3) - Anche negli Usa le cose non vanno meglio: a fronte di una spesa superiore ai 17 miliardi di dollari, durante i mandati Reagan - Bush padre, si è ottenuto un decremento del consumo di cocaina (e crack) dell'1%. In nome della guerra alle droghe si è permessa l'approvazione di leggi che vanno contro qualsiasi concetto di «diritto umano»: ad esempio, se durante un esame del sangue per accertamenti diagnostici è rilevata la presenza di uno stupefacente illegale si viene immediatamente segnalati all'autorità giudiziaria, con il risultato di allontanare chi fa uso di sostanze illecite dal servizio sanitario.

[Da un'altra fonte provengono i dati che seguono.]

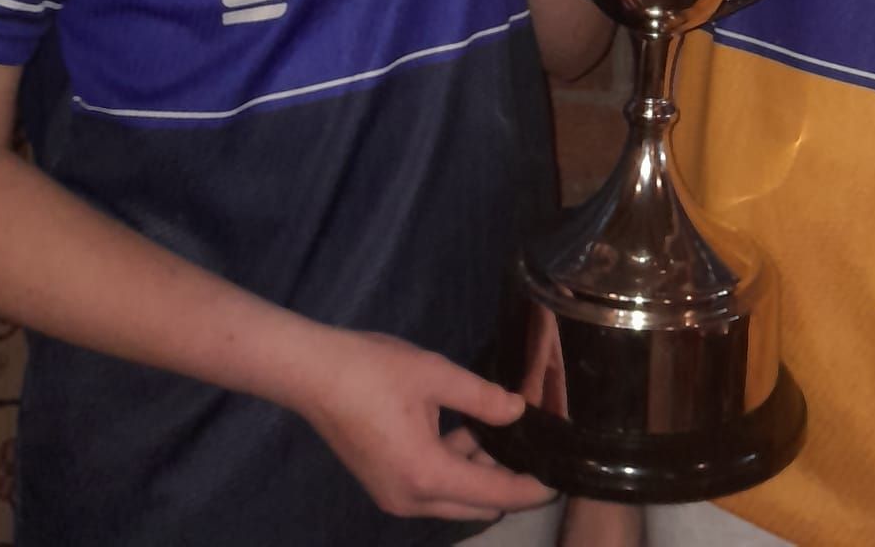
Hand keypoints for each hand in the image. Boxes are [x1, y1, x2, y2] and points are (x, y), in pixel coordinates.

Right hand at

4) - Torniamo nel nostro continente: recentemente un rappresentante dell'Oedt, cioè dell'agenzia della comunità europea che svolge un lavoro di monitoraggio sulle droghe, ha fatto notare che il 50% delle persone incarcerate nell'Unione europea lo è per vicende connesse alla droga, la metà di costoro (cioè il 25% del totale) è detenuta per reati collegati alla cannabis: la sostanza meno pericolosa in termini di impatto sulla salute e pericolosità sociale è la più sanzionata.

5) - In Italia le cose non sembrano andare meglio: l'on. Fini, annunciando la prossima riforma della legge sulle droghe ha definito il risultato del referendum popolare del 1993, che sanciva la non punibilità del consumo, come «un vuoto legislativo». Tutto il centrodestra, o quasi, tuona contro il metadone (e quindi contro i Ser.T. che hanno il compito istituzionale di proporre, erogare e gestire il percorso terapeutico) e contro le strategie di riduzione del danno, accusati di essere «strumenti per protrarre la dipendenza», dimenticando che proprio grazie anche a questi interventi la percentuale dei tossicodipendenti fra i malati di Aids è passata in dieci anni dal 67% al 37,1%.
Bush parla di guerra sociale, militare ed economica; il movimento deve essere in grado cogliere tutte le connessioni economiche e sociali esistenti tra le guerre guerreggiate, quelle economiche, più silenti ma non meno pericolose, responsabili ad esempio delle morti par fame o per Aids, ed in questo caso la «War on Drugs». Le vittime sono sempre le stesse: popolazioni civili di interi continenti da sottomettere alla logica dei profitti comunque camuffata. Ma c'è una ragione in più per restare vigili di fronte a queste tematiche: non possiamo ignorare la distruzione continua dell'intervento pubblico che, coperto dal rumore assordante della guerra, anche a casa nostra coinvolge quotidianamente il settore delle tossicodipendenze, come più in generale tutte le politiche sociali.